▶ Your objective: Locate each line in the material that contains the string "everyone" and copy every such line in full, treating the match as case-sensitive.

Source texts of formatted documents:
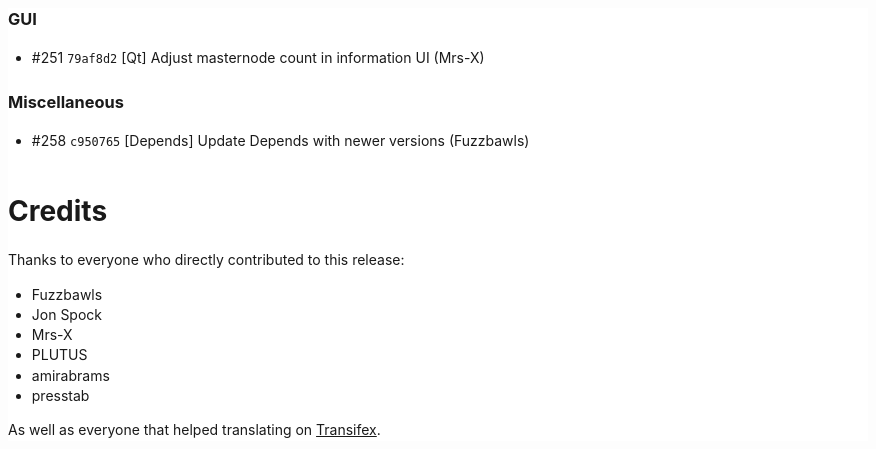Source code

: ### GUI
- #251 `79af8d2` [Qt] Adjust masternode count in information UI (Mrs-X)

### Miscellaneous
- #258 `c950765` [Depends] Update Depends with newer versions (Fuzzbawls)

Credits
=======

Thanks to everyone who directly contributed to this release:
- Fuzzbawls
- Jon Spock
- Mrs-X
- PLUTUS
- amirabrams
- presstab

As well as everyone that helped translating on [Transifex](https://www.transifex.com/projects/p/plutus-project-translations/).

▶ Result:
Thanks to everyone who directly contributed to this release:
As well as everyone that helped translating on [Transifex](https://www.transifex.com/projects/p/plutus-project-translations/).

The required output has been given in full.